TUGAS 1 —
Tulis ulang baris-baris daftar di bawah ini tanpa mengubah apa pun, mulai dari baris yang memuat "Comparing the boxes" sampai baris terakhir daftar, termasuk kedua ujungnya. Jangan sertakan gambar dalam jawaban.
--*--
Eks Presiden ACT Ahyudin Divonis 3,5 Tahun Penjara dalam Kasus Penggelapan Donasi

Ahyudin
Ahyudin. | Ist

FORUM KEADILAN – Eks Presiden Aksi Cepat Tanggap (ACT) Ahyudin divonis 3,5 tahun penjara. Ahyudin dinyatakan terbukti melakukan penggelapan terkait dana donasi dari Boeing untuk keluarga atau ahli waris korban kecelakaan Lion Air 610.

“Mengadili, menyatakan terdakwa Ahyudin terbukti secara sah dan meyakinkan bersalah melakukan tindak pidana serta melakukan, menyuruh melakukan dan turut serta melakukan perbuatan penggelapan dalam jabatan,” kata hakim di Pengadilan Negeri Jaksel, Jalan Ampera Raya, Selasa, 24/1/2023.

Bacaan Lainnya

“Menjatuhkan pidana terhadap terdakwa Ahyudin 3 tahun 6 bulan penjara,” ujar hakim.

Ahyudin dinyatakan bersalah melanggar Pasal 374 KUHP juncto pasal 55 ayat 1 ke-1 KUHP. Hakim menyatakan tak ada alasan pembenar dan pemaaf bagi Ahyudin.

Ahyudin dituntut 4 tahun penjara. Jaksa penuntut umum (JPU) meyakini Ahyudin bersalah melakukan penggelapan terkait dana Rp 117 miliar dari donasi Boeing untuk keluarga atau ahli waris korban kecelakaan Lion Air 610.

“Menuntut supaya majelis hakim yang memeriksa dan mengadili perkara ini memutuskan menyatakan terdakwa Ahyudin terbukti secara sah dan meyakinkan bersalah melakukan tindak pidana serta melakukan, menyuruh melakukan dan turut serta melakukan perbuatan penggelapan dalam jabatan,” kata jaksa di Pengadilan Negeri (PN) Jakarta Selatan, Selasa, 27/12/2022.

“Menjatuhkan pidana terhadap terdakwa Ahyudin dengan pidana selama 4 tahun penjara,” ujar jaksa lagi.

Gelapkan Dana 

Perkara ini bermula pada 29 Oktober 2018, ketika pesawat Lion Air dengan nomor penerbangan 610, dengan pesawat Boeing 737 Max 8, jatuh setelah lepas landas dari Bandara Soekarno-Hatta Jakarta, Indonesia. Kejadian tersebut mengakibatkan 189 penumpang dan kru meninggal dunia.

Kemudian, The Boeing Company atau Boeing menyediakan dana sebesar USD 25 juta melalui Boeing Financial Assistance Fund (BFAF) untuk keluarga atau ahli waris korban kecelakaan Lion Air 610.

Selain itu, Boeing memberikan dana sebesar USD 25 juta sebagai Boeing Community Investment Fund (BCIF) yang merupakan bantuan filantropis kepada komunitas lokal yang terdampak dari kecelakaan.
--*--
TUGAS 2 —
Jawab pertanyaan berikut berdasarkan artikel di atas.
(a) Berapa tahun hukuman penjara yang dituntut jaksa untuk Ahyudin?
(b) Berapa penumpang dan kru yang meninggal dunia dalam kecelakaan Lion Air 610?
(c) Melalui dana apa Boeing menyediakan USD 25 juta untuk keluarga atau ahli waris korban?
--*--
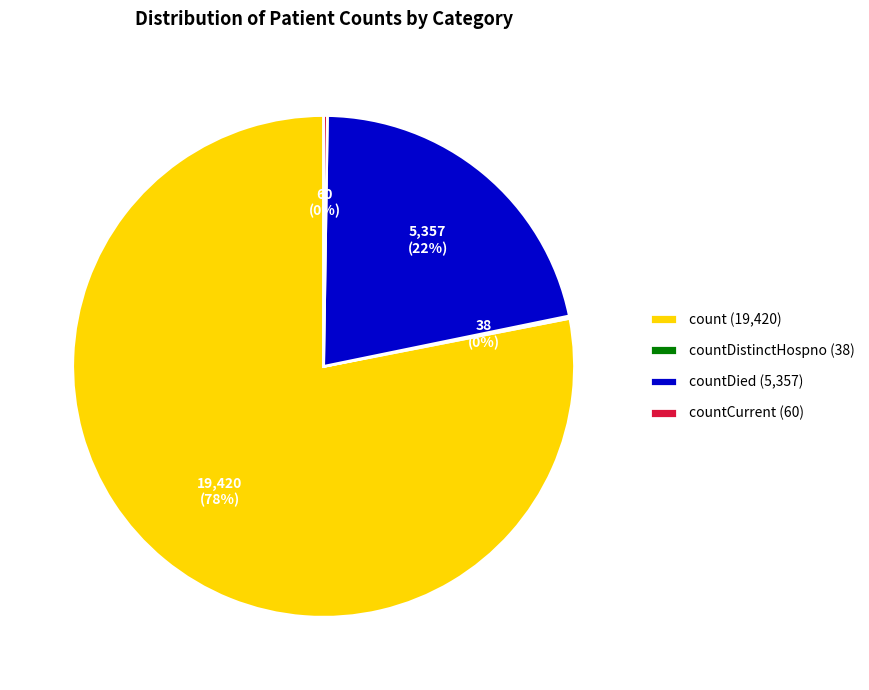

What is the largest slice in the pie chart?

count (19,420)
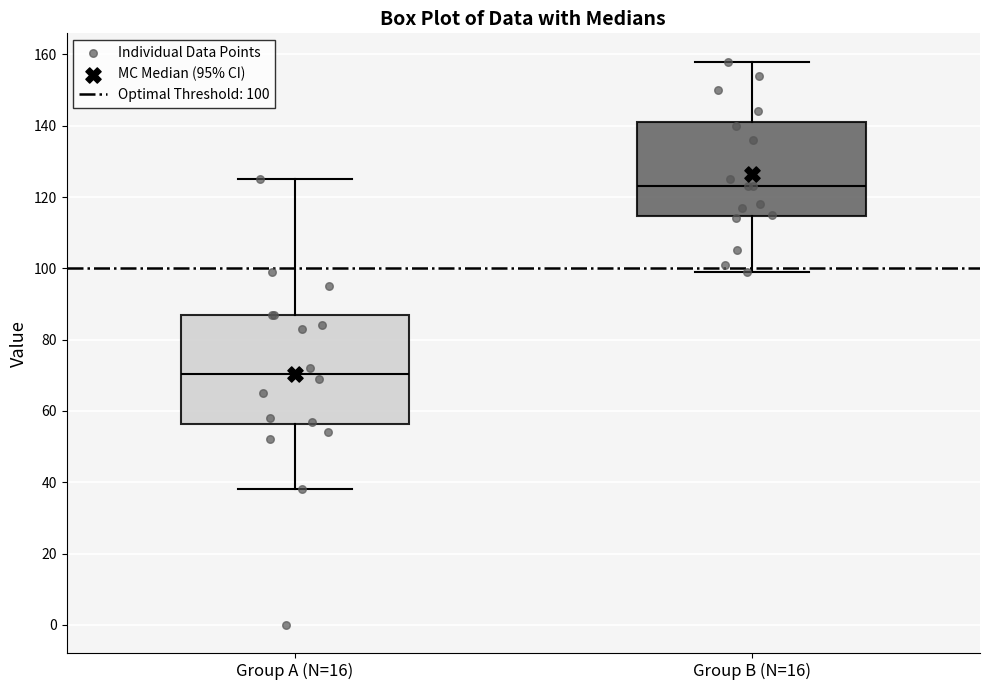

Comparing the boxes themselves (not the whiskers), which one is the tallest?

Group A (N=16)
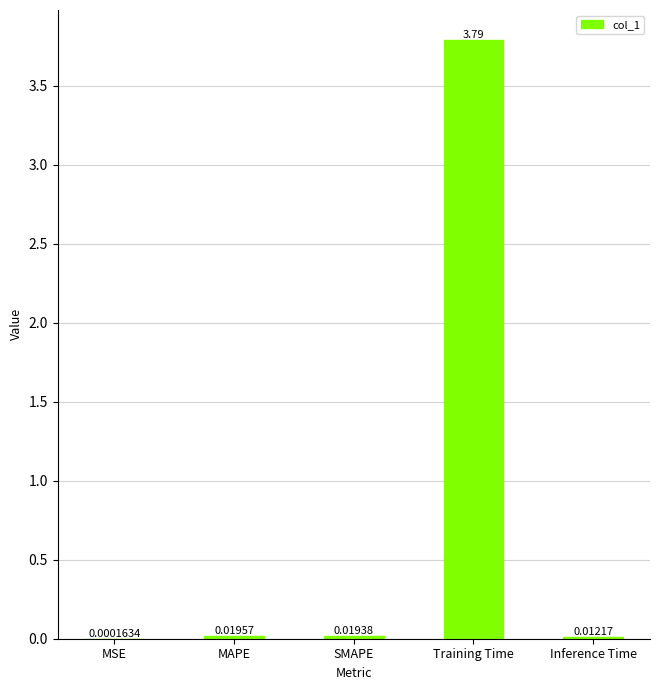

Are the bars horizontal?

No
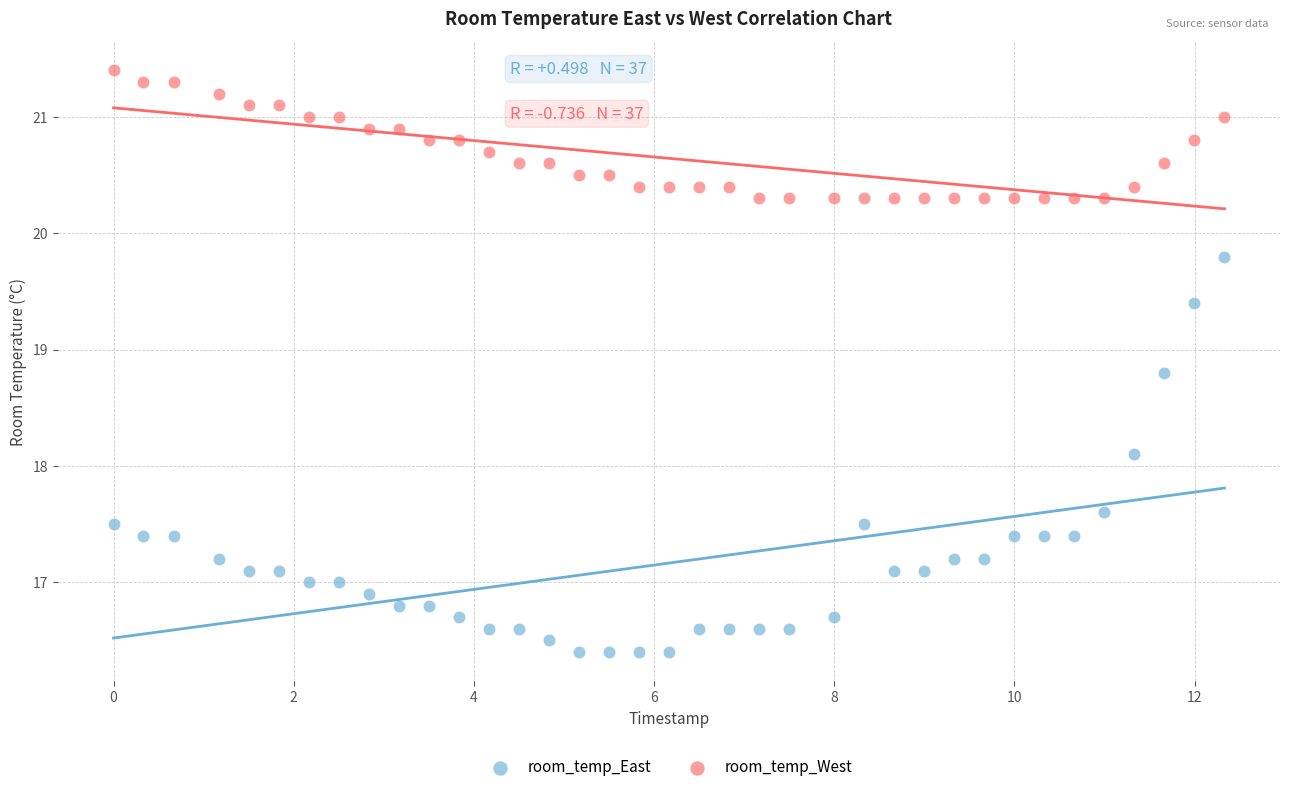

Which series has the widest spread of Y values?

room_temp_East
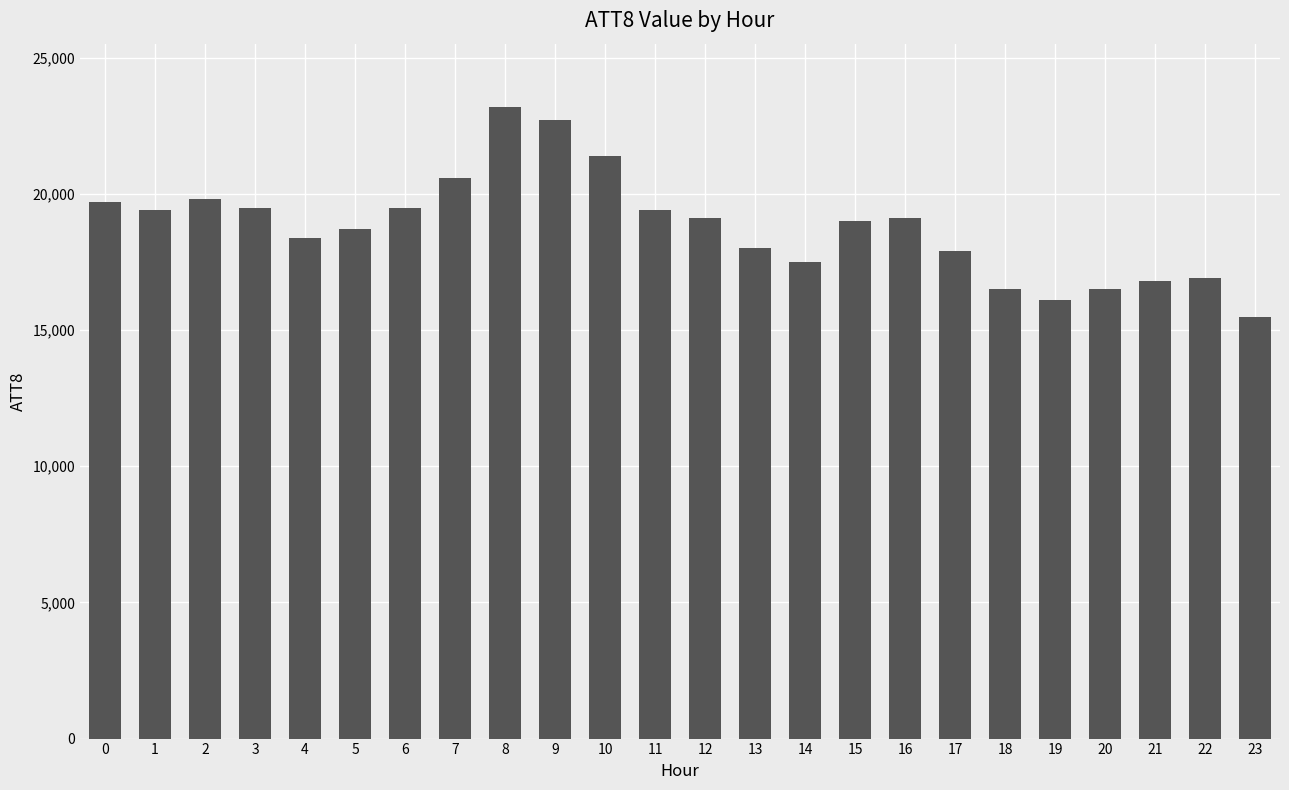

What is the greatest value displayed?

23200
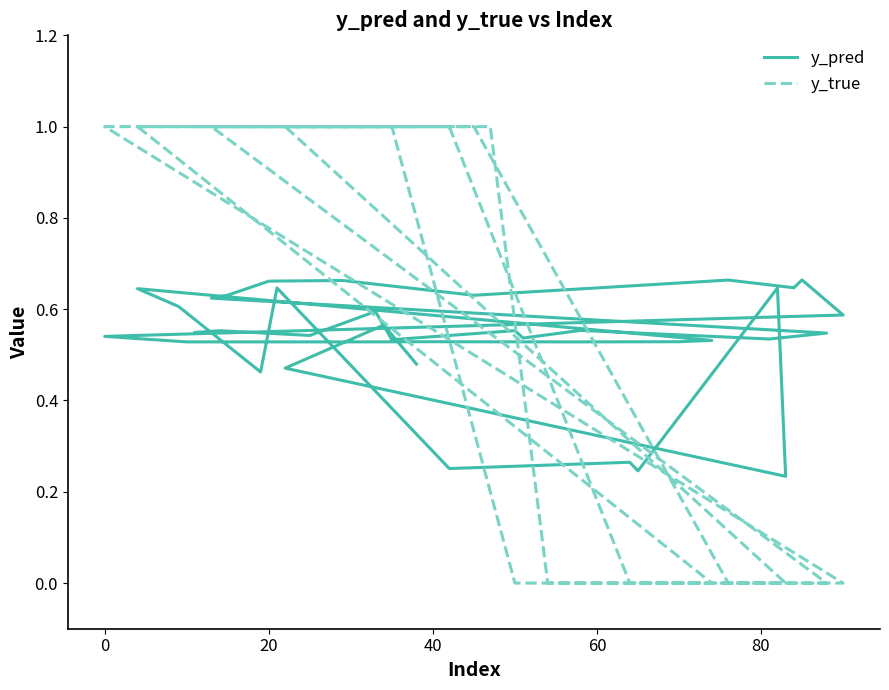

True or false: y_true and y_pred intersect in this chart.

True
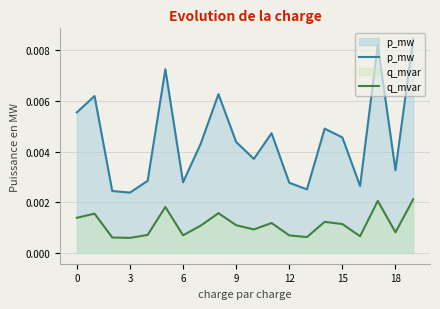

Which series has the largest total across all categories?

p_mw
--*--
JAWABAN 1 —
Comparing the boxes themselves (not the whiskers), which one is the tallest?

Group A (N=16)

Are the bars horizontal?

No

Which series has the widest spread of Y values?

room_temp_East

What is the greatest value displayed?

23200

True or false: y_true and y_pred intersect in this chart.

True

Which series has the largest total across all categories?

p_mw

JAWABAN 2 —
(a) 4 tahun penjara.
(b) 189 orang.
(c) Boeing Financial Assistance Fund (BFAF).